TEKSTFRAGMENT:
********

Komt er ineens slechts nieuws naar buiten zoals bijvoorbeeld het diesel schandaal van Volkswagen? Dan wil niemand het aandeel meer hebben (lage vraag), terwijl de aandeelhouders van het aandeel af willen voordat ze verlies maken (hoog aanbod). Het gevolg? De waarde van een Volkswagen aandeel daalde in enkele maanden met meer dan 60% in waarde van €260 naar €100 per aandeel.
Niet omdat Volkswagen de prijs van een aandeel omlaag gooide. Nee, omdat er ontzettend veel aanbod en weinig vraag ontstond. Wij als beleggers bepalen dus met z’n alle wat de prijs van een aandeel is.

********

(Opgeslagen gegevens)
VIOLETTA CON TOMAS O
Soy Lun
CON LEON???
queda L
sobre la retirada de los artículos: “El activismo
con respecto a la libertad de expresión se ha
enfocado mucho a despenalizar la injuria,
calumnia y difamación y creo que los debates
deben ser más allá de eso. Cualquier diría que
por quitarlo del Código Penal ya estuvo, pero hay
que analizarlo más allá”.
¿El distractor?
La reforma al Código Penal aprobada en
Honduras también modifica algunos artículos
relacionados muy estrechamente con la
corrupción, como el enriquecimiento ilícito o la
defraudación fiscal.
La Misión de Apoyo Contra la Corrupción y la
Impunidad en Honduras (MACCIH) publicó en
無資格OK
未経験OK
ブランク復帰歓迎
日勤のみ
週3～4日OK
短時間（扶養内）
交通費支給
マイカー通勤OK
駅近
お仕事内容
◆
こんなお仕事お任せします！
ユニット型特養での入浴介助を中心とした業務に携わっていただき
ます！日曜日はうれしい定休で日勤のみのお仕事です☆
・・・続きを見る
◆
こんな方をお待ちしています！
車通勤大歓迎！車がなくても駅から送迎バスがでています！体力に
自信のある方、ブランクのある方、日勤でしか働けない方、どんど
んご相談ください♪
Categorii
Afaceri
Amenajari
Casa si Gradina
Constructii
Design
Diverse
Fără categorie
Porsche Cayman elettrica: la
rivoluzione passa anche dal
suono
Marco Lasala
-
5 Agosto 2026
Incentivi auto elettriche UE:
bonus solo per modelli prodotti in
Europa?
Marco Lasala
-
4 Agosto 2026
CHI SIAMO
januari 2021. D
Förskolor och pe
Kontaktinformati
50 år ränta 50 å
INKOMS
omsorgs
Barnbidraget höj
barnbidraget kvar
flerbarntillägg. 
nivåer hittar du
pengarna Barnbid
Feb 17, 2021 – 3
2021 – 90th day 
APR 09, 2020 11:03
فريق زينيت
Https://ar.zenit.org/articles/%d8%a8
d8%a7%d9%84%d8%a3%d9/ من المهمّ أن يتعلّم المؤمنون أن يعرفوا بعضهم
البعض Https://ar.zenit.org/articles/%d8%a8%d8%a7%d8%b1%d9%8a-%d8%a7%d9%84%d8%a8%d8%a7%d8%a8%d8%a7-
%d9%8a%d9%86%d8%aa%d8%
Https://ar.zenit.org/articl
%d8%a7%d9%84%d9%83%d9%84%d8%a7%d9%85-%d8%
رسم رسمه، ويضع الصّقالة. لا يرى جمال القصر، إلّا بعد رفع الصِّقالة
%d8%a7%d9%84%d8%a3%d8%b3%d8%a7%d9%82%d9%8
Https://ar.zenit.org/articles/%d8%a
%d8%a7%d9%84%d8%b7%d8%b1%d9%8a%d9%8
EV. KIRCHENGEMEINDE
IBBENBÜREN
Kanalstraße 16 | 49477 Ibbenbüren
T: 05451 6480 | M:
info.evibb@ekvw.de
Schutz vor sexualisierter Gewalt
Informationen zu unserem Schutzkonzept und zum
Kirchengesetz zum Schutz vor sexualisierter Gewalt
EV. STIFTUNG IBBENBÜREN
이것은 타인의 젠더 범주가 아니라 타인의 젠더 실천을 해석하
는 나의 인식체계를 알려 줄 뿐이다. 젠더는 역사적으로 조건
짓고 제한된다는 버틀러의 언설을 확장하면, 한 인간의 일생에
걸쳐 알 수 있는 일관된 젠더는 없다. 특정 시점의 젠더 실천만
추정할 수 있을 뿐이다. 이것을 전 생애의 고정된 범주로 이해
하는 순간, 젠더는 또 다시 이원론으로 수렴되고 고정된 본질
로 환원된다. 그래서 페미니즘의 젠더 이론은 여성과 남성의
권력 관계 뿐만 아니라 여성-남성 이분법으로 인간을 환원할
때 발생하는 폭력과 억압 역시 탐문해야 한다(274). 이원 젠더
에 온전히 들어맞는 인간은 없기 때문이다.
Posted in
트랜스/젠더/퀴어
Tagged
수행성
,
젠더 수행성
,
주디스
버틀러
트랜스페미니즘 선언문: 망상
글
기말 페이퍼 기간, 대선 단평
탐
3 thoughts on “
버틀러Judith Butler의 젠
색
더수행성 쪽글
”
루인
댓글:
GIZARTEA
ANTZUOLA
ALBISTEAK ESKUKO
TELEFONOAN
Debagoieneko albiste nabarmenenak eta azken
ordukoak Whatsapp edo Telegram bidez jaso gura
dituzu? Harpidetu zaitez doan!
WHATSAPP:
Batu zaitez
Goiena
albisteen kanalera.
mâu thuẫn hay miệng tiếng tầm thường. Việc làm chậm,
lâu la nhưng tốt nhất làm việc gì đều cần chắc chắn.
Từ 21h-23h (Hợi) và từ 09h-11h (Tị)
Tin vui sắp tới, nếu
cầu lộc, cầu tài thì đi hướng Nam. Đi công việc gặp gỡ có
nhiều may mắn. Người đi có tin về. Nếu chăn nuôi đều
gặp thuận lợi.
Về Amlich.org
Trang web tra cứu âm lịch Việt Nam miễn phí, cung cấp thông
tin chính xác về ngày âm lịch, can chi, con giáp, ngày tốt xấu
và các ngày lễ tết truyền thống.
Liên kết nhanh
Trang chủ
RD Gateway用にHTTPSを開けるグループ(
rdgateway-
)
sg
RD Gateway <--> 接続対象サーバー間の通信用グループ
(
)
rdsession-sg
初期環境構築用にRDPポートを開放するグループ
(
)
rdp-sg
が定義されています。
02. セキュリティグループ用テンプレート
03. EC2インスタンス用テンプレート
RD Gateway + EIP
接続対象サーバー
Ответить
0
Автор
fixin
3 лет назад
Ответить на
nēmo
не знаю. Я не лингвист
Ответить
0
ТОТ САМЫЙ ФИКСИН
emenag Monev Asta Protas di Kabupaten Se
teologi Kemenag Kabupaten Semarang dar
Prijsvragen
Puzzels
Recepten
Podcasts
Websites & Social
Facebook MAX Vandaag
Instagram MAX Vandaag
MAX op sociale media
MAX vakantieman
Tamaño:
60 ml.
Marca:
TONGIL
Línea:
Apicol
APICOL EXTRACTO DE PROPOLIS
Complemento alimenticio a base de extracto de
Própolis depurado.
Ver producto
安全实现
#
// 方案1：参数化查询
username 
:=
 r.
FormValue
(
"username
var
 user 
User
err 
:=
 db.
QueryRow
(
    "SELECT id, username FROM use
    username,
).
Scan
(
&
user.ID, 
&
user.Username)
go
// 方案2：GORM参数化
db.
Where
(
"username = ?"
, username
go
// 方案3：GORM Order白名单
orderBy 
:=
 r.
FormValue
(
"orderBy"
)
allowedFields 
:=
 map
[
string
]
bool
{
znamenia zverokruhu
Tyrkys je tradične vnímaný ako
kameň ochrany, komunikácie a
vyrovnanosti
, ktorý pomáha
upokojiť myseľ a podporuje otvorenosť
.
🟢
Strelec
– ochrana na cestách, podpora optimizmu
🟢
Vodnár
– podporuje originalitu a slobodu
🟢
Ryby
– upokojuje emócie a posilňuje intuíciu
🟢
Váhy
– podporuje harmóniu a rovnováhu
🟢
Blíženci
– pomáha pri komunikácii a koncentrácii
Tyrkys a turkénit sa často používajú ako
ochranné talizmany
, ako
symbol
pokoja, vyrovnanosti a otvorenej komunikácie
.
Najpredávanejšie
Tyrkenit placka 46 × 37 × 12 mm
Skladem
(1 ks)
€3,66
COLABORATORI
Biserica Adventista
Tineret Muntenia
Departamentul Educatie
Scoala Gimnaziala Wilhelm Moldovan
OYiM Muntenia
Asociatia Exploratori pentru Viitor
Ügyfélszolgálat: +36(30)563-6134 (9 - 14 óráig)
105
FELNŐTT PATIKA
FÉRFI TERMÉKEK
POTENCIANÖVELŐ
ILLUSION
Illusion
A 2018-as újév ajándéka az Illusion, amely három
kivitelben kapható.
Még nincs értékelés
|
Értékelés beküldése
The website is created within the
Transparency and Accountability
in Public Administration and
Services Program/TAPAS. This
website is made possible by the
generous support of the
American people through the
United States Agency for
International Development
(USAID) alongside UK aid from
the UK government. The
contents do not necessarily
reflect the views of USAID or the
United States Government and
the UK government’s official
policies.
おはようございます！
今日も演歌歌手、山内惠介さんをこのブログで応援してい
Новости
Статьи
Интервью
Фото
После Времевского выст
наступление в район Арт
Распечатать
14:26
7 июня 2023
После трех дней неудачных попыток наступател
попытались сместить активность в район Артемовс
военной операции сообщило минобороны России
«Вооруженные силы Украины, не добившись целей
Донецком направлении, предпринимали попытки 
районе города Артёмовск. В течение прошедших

********

WAT TE DOEN:
1. Noemt u alle getallen, percentages en geldbedragen die in het tekstfragment over de koers van het Volkswagen-aandeel voorkomen.
2. Hervat het tekstfragment over de prijsvorming van aandelen na de laatste zin.

VERWACHTE RESULTATEN:
1. 60%, €260 en €100

2.
2.2 Wat is de aandelenbeurs
De naam aandelenbeurs zegt het eigenlijk al een beetje. Dit is de ‘markt’ waarop aandelen verhandeld worden. Je koopt een aandeel in principe niet bij het bedrijf dat het aandeel heeft uitgegeven (bijvoorbeeld KPN), maar je koopt een aandeel van iemand die zijn aandeel in KPN wil verkopen. Dit gebeurt dus op de aandelenbeurs.
Er zijn honderden beurzen over de hele wereld. Nederlandse bedrijven worden in Nederland verhandeld op de Euronext in Amsterdam.
De Euronext ontstond in 2000 door een fusie van de beurzen van Parijs (ParisBourse), Brussel (Brussels Exchanges) en Amsterdam (Amsterdam Exchanges).
Op de Euronext in Amsterdam worden allerlei verschillende Nederlandse bedrijven verhandeld zoals Shell, Adyen, KPN, ING, ABN Amro, ASML, etc..
Bedrijven worden in principe verhandeld op een beurs in eigen land. De grootste beurzen van de wereld op een rij:
- USA: New York Stock Exchange (NYSE)
- China: Shanghai Stock Exchange
- USA: NASDAQ
- China: Shenzhen Stock Exchange
- Japan: Tokyo Stock Exchange
- Europa: Euronext
- UK: London Stock Exchange Group (LSE)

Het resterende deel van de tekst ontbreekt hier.